The Masai are a cattle-herding group in Kenya and Tanzania who subsist mostly on meat and milk unusually rich in fat, but who have very low levels of blood cholesterol and do not suffer from heart attacks.
In the 1950s, a group led by Bruce Taylor — the first scientist to induce a heart attack in an ape by cholesterol feeding — studied deceased Masai and showed they had very little atherosclerosis. George Mann later studied five times as many deceased Masai and determined that they had as much atherosclerosis as Americans, but because their blood vessels were more dilated, the atherosclerosis did not cause heart attacks.
Most often, commentators dismiss Taylor's study as smaller and less rigorous and accept Mann's study as definitive. But is that correct? Do the Masai eating their traditional diet really have just as much atherosclerosis as Americans?
This is part speculation, but I believe one possibility is that Taylor was studying more isolated Masai who were more strictly adhering to their traditional diet.
Mann found the size of the lumen to increase rather than decrease with age because the size of the vessels more than compensated for intimal thickening, and found the degree of atherosclerosis to actually reverse itself during the ages of 12-30, when the Masai eat a strictly pure meat, blood and milk diet and are active warriors, which is also when their always-low cholesterol levels are at their lowest.
Without question, Mann's study was more rigorous. It used five times as many autopsies, reported its method of selecting subjects and of determining ages, and gave much more detail about its measurements as well as photographs.
Both studies appear to have been conducted in the same region, among the Loita Masai, who apparently to this day maintain a more traditional lifestyle than other groups of Masai, and currently number some 25,000 (out of 450,000 Masai). The plateau they occupy is apparently relatively isolated and takes an 8-hour drive in a four wheel-drive vehicle to reach (see page 9 here).

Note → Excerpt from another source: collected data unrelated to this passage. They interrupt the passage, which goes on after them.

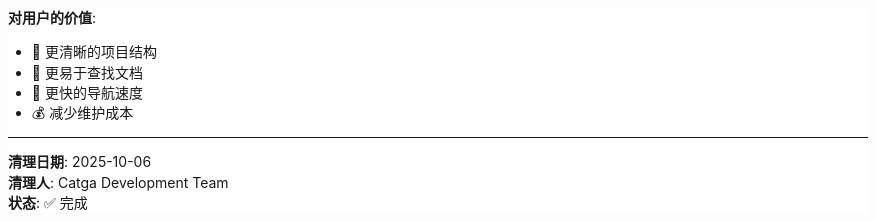 **对用户的价值**:
- 🎯 更清晰的项目结构
- 📖 更易于查找文档
- 🚀 更快的导航速度
- 💰 减少维护成本

---

**清理日期**: 2025-10-06  
**清理人**: Catga Development Team  
**状态**: ✅ 完成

However, it also appears that Dr. Mann's study was broader in its geographical area than Dr. Taylor's study. Mann writes, "The tissues were collected in regional hospitals and medical stations of Masailand in Northern Tanzania and Southwestern Kenya from the region of the Loita Masai." He states that the collection of materials "was done by establishing eight collection stations in Masailand."
By contrast, Dr. Taylor's autopsies came only from "the Narok (Kenya) District Hospital." According to the above-linked paper, the isolated Loita live on a plateau elevated 2000 meters in southeastern Narok (the district itself being located in the southwest of Kenya, bordering northern Tanzania). It would therefore appear that Dr. Taylor's study may have been much more specific to the isolated Loita than Dr. Mann's, which included autopsies from a number of hospitals and extended outside of the Narok district.
Indeed, Mann notes the following:
The old and the young Masai do have some access to such processed staples as flour, sugar, confections and shortenings through the Indian dukas scattered about Masailand.
It would seem as if the 25,000 Loita Masai isolated on the plateau by terrain requiring a four-wheel drive vehicle to traverse would have less access to these foods than the 425,000 Masai occupying the surrounding areas.
Of course this cannot be said to be conclusive, but it remains a possibility that Taylor studied Masai who were much more isolated than those whom Mann studied.